_WORK INSTRUCTIONS:_ Put this sentence from the blog page below into Spanish: "Limited government and sweeping individual liberty are things of the past."

[PAGE EXTRACT — start]

Monday, April 27, 2015

Baltimore riot footage and a question


There are aspects to this video that I find inexplicable, including the left hand placement and contents.

My question is, interfering with firefighters is ordinarily a rather hefty offense. Will any prosecution or even investigation happen in this case? I rather suspect not. It isn't like this was anything serious, like refusing to make a wedding cake with little statuettes two men on top of it.



Saturday, April 4, 2015

America? It is gone.


My America, the homeland I honored as the highest expression of freedom's ideals, is no more. Limited government and sweeping individual liberty are things of the past. So is the business environment that sometimes allowed little David companies to become giant killers. We are burdened by taxes, by rules and red tape and the odious creed of political correctness.

What happened was that people abandoned God and good as their guiding lights. America has never been a very religious country, but for a long time the cultural influence of Christ's gospel was felt--honored only partially and quite inconsistently, but present none the less and tacitly accepted as a good thing. Now, though, some even openly call the gospel a bad thing. Few ever consider looking to it for moral guidance. This moral end-swap has left us without moral guidance. What we have instead is the desire to impose moralisms, often invented ones, on other people.

[PAGE EXTRACT — finish]
[SUPPLIED INFORMATION — start]

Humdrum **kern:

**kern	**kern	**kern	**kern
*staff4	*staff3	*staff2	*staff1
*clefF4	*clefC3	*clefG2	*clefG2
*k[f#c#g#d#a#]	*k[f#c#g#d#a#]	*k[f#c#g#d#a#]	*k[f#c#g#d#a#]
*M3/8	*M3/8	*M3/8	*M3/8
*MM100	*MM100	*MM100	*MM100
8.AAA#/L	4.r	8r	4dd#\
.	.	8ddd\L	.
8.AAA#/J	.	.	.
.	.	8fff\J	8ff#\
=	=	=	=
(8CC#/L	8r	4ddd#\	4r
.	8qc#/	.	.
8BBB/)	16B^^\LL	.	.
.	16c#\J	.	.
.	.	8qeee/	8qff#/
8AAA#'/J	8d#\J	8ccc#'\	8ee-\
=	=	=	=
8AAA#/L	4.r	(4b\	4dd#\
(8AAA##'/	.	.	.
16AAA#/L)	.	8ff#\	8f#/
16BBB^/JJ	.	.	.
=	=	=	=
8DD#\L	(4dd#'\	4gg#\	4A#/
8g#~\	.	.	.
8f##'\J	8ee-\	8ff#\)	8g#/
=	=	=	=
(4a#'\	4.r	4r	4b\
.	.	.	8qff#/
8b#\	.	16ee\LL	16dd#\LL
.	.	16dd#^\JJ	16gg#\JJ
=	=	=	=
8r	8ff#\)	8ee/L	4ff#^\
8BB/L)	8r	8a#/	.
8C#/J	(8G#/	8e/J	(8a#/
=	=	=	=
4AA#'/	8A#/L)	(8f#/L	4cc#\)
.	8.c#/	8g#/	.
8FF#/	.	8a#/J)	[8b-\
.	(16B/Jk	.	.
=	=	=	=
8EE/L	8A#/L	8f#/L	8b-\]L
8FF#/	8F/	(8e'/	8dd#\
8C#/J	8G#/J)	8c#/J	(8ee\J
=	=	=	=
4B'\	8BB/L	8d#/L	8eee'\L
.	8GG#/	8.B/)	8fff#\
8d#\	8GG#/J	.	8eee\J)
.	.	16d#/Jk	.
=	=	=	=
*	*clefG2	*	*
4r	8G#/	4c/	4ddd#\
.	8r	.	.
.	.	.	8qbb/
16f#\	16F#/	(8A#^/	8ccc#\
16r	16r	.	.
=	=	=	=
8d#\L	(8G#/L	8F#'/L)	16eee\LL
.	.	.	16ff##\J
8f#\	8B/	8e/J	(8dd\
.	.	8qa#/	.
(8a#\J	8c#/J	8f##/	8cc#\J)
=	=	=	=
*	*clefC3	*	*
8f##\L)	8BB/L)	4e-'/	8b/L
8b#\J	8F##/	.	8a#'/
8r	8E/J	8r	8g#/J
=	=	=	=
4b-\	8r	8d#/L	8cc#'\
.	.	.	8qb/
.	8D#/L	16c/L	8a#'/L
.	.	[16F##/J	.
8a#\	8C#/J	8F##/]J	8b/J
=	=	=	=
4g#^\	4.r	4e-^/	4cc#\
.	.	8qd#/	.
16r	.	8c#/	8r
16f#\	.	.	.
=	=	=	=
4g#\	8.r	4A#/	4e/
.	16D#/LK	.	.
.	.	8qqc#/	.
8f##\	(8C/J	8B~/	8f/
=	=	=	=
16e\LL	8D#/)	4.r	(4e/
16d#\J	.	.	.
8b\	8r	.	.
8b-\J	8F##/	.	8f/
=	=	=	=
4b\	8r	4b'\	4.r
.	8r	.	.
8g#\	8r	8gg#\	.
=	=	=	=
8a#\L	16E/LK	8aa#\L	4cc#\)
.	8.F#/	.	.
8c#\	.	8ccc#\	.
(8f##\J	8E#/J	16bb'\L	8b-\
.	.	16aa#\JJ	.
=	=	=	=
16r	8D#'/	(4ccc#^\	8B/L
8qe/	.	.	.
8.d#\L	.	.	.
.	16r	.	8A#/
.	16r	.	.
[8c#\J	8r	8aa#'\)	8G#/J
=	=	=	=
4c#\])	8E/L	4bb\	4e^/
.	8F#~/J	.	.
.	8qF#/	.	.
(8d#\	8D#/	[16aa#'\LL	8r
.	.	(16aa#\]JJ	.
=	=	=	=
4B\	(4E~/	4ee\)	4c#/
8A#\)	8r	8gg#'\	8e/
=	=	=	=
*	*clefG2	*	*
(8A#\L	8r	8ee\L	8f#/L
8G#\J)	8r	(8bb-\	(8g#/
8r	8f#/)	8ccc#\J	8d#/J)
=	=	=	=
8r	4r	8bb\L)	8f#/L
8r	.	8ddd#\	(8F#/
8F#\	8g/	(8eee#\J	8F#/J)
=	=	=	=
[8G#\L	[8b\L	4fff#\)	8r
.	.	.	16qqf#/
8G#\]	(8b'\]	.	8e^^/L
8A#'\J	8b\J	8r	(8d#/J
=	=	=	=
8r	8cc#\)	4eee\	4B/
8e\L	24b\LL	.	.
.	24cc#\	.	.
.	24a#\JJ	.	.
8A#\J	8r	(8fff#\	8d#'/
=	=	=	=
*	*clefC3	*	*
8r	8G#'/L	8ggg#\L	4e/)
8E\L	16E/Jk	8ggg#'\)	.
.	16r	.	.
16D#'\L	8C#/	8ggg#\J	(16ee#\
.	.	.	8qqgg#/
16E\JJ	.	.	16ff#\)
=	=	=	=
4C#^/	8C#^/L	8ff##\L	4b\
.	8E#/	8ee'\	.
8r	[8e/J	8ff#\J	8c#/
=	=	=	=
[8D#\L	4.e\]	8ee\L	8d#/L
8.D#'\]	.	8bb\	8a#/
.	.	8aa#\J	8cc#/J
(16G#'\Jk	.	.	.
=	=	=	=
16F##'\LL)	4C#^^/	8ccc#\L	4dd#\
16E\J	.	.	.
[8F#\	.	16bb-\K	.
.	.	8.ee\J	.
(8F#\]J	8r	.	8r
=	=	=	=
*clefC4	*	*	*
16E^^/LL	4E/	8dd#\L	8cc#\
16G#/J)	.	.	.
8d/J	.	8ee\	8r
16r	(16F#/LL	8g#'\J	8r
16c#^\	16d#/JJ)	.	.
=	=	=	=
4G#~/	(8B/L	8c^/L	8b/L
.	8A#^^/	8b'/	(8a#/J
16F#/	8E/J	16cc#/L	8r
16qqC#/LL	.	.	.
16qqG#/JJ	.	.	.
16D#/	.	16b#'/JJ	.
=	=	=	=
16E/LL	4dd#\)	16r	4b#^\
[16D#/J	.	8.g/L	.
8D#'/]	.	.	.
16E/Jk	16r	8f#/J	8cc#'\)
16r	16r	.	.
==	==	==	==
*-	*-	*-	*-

[SUPPLIED INFORMATION — finish]

_TASK RESPONSE:_ El gobierno limitado y la amplia libertad individual son cosas del pasado.